Most of the illegal sports related items were confiscated from the mall markets, retail outlets, and street vendors.

Items included:

  • jerseys,

  • hats,

  • wallets and bags,

  • jewelry,

  • cell phone accessories,

  • tickets and

  • other souvenir memorabilia.

Counterfeit stats

Markets and individuals caught selling items without proper trademarks face financial penalties from $2,000,000 to $5,000,000 and imprisoned for 10 to 20 years. According to Homeland Security statistics counterfeit merchandise is produced by professional large-scale producers, mobile middlemen, illegal street vendors and network of anonymous individuals. Counterfeit wearing apparel and accessories has been classified as the number one commodity based on the number of seizures.

China is the number one abuser (70%) of the trademark and copyright laws with Korea falling in second place at 25%.

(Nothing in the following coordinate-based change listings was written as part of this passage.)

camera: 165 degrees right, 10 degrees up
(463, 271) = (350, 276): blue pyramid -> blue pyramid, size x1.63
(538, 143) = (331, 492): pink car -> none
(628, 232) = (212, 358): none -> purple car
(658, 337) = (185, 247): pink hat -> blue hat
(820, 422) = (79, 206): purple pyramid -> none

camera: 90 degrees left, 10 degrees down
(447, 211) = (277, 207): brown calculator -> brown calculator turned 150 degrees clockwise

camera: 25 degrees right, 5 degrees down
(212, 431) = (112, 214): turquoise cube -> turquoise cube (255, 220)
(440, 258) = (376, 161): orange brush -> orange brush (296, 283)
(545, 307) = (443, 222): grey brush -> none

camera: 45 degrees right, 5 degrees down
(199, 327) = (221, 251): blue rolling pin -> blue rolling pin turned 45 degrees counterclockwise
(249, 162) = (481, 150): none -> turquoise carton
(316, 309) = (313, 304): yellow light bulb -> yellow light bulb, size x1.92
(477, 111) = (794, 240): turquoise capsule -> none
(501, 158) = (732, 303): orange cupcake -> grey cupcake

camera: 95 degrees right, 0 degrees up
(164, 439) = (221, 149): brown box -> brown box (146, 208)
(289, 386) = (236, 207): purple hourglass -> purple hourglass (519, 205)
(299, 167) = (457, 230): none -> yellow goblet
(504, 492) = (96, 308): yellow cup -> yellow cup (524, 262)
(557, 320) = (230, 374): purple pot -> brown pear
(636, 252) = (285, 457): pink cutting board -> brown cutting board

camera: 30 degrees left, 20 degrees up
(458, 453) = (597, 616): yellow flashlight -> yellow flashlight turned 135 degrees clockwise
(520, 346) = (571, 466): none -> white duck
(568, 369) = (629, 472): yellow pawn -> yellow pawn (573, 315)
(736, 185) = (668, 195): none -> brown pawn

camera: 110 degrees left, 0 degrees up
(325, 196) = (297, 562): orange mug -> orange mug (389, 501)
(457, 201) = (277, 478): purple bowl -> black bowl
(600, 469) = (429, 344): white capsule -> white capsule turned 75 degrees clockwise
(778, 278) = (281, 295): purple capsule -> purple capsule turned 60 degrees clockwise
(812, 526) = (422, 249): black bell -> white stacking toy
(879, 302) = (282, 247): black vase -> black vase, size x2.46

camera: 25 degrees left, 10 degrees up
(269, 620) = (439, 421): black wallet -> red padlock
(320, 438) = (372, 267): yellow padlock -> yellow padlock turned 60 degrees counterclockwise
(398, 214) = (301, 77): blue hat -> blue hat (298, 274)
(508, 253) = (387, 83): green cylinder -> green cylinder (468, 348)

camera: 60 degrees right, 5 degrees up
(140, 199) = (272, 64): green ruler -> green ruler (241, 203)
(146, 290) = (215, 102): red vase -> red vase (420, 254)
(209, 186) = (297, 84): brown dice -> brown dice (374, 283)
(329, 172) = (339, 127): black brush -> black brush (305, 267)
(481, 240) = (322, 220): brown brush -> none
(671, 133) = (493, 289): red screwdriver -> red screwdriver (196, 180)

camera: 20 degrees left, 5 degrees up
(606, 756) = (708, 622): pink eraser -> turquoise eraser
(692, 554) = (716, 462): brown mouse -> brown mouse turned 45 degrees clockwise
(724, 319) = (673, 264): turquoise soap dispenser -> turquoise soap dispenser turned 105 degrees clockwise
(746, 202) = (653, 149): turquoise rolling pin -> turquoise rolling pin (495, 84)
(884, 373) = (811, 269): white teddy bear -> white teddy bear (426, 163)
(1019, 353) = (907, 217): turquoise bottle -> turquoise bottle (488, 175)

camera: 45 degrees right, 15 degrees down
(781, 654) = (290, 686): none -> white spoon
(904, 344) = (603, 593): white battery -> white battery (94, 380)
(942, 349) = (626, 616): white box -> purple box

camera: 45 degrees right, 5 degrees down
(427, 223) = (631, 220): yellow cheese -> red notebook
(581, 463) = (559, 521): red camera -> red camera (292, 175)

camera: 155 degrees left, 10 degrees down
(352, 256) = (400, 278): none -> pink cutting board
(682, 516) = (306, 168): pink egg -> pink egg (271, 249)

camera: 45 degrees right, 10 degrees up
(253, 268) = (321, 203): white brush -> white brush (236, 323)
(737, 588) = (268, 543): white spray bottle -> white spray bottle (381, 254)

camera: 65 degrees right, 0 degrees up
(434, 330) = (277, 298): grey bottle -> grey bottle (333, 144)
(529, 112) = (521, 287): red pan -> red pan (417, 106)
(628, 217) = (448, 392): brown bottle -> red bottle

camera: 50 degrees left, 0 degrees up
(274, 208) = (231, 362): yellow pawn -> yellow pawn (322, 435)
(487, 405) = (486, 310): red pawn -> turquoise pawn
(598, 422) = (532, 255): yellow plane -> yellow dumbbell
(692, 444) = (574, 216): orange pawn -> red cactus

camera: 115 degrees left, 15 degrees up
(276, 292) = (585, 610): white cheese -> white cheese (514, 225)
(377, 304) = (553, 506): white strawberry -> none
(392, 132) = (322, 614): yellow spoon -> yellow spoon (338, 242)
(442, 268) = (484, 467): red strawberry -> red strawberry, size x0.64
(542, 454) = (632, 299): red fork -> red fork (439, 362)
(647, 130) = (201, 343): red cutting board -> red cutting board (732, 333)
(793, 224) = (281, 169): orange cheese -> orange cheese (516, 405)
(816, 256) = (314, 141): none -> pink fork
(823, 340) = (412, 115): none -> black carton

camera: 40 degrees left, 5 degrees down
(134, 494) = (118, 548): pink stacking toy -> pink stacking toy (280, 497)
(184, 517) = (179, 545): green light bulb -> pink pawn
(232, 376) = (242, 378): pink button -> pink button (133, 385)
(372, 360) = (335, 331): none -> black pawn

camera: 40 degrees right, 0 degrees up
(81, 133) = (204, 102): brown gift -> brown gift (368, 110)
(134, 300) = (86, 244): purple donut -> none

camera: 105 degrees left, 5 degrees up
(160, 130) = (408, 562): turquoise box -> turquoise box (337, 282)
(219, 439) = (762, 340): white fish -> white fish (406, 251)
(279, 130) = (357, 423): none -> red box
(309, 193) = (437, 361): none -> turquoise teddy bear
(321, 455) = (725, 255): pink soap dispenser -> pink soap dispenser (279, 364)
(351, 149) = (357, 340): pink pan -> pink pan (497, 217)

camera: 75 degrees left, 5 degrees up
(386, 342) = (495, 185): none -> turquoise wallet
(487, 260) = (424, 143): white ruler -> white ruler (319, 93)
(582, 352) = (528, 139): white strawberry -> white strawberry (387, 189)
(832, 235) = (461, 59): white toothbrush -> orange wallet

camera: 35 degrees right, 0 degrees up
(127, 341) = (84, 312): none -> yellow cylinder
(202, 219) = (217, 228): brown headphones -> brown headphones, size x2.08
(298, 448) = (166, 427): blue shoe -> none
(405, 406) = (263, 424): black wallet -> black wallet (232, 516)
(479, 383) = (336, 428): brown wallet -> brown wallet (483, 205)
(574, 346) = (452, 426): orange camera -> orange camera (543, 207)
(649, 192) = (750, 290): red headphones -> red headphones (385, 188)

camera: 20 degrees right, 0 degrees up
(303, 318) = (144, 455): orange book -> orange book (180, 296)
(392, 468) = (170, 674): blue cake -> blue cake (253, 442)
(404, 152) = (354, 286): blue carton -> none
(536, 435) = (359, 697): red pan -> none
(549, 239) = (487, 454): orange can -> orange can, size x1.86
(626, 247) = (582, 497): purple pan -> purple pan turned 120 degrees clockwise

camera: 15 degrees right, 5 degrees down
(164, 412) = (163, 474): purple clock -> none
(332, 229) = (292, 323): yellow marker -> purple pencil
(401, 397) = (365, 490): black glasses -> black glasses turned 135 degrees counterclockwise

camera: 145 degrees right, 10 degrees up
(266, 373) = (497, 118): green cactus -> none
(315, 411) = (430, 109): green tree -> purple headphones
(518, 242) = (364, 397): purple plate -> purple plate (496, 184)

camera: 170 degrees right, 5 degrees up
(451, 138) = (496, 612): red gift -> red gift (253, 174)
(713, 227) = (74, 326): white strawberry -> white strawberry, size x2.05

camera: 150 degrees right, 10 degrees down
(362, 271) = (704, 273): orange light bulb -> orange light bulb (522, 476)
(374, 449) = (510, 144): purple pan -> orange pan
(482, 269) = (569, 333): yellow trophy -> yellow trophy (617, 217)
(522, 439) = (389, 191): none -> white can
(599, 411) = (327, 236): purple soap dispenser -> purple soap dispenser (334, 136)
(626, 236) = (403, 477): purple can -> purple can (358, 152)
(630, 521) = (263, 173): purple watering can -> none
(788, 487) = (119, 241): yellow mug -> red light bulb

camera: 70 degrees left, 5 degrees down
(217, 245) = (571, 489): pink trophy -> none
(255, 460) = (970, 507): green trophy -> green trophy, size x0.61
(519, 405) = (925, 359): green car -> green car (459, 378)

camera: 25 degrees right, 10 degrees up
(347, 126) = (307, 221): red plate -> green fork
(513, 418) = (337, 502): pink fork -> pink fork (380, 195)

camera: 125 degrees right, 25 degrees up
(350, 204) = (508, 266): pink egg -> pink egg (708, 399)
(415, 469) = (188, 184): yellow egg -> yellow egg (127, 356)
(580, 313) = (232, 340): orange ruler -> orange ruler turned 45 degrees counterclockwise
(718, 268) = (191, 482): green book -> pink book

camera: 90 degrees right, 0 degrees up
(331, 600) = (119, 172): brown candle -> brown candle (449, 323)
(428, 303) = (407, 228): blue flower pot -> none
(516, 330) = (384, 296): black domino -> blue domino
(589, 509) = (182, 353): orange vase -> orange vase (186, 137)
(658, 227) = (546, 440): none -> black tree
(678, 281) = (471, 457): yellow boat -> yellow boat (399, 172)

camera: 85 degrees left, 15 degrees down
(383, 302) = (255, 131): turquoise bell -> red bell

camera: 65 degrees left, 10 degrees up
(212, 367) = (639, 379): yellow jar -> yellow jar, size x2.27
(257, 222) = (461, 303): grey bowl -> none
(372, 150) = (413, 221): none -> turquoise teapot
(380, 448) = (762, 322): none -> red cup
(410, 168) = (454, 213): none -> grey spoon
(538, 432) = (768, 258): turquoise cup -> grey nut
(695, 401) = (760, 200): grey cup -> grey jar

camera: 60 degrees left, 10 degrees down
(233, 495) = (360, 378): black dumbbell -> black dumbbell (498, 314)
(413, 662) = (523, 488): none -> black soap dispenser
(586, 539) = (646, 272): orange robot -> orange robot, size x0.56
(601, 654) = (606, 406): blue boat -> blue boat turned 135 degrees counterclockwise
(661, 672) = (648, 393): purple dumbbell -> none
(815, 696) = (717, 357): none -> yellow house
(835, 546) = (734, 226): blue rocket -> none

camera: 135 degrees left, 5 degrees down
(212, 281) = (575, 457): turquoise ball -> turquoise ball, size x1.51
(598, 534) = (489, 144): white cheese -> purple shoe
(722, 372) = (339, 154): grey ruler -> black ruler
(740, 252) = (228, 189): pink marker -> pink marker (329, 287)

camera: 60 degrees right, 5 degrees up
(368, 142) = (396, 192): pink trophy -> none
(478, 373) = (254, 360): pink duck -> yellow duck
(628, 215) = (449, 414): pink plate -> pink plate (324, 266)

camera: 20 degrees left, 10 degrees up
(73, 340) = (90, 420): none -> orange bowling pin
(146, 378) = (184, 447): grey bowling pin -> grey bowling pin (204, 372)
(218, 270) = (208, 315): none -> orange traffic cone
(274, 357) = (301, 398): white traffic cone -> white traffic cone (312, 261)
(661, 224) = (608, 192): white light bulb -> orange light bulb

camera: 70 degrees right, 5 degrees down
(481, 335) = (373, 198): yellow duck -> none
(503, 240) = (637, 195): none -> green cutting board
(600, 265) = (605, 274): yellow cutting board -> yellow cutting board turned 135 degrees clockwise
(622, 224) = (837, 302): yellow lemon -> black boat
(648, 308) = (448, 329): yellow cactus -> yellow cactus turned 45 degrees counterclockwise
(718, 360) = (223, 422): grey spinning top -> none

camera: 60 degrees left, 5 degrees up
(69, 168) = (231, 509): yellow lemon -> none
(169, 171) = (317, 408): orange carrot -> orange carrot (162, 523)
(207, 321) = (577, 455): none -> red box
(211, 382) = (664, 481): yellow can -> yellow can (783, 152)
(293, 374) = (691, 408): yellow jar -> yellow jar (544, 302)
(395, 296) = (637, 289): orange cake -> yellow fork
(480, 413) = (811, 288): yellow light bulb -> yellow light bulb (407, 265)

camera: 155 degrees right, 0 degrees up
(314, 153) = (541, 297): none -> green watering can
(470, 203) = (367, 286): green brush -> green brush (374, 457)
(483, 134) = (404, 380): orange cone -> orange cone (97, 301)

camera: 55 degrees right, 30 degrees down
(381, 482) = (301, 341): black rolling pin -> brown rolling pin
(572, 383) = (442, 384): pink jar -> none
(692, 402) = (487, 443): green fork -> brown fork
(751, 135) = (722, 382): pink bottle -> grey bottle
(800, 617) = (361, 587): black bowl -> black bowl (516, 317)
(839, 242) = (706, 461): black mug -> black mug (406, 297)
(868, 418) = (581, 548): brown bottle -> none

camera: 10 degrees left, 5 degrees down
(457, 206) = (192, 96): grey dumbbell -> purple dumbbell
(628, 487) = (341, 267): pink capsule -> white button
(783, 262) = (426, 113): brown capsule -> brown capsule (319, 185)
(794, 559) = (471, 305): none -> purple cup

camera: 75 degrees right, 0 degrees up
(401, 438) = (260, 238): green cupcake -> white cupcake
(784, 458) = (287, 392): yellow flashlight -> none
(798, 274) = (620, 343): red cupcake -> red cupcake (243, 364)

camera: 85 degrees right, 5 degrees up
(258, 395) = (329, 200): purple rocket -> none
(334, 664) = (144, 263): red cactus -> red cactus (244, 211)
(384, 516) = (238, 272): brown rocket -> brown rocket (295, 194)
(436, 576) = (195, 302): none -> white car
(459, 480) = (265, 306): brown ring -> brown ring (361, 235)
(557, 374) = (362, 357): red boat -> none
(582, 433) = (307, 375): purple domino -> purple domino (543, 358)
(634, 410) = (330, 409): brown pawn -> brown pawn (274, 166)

David Hirschmann, president, and CEO of the U.S. Chamber of Commerce’s Global Intellectual Property Center stated that Super Bowl LI fans should be cautious when purchasing sport related merchandise; not only in store but also on the Internet, only buy from businesses you know when looking for official holographic marked Super Bowl related items.

Super Bowl buying tips

Better Business Bureau offers the following tips as a way to avoid counterfeit items:

  • Buy from businesses that have refund and guarantee policies.

  • Pay with credit cards and read any fine print.

  • Shop license vendors, check all tags, official item tags are usually sewn in,

  • Look for red flags, check for quality of fabrics.

Special Agent in Houston HSI, Mark Dawson commented that money made off of counterfeit goods help to supply monies for criminal activities like human trafficking, prostitution, drug smuggling and child labor.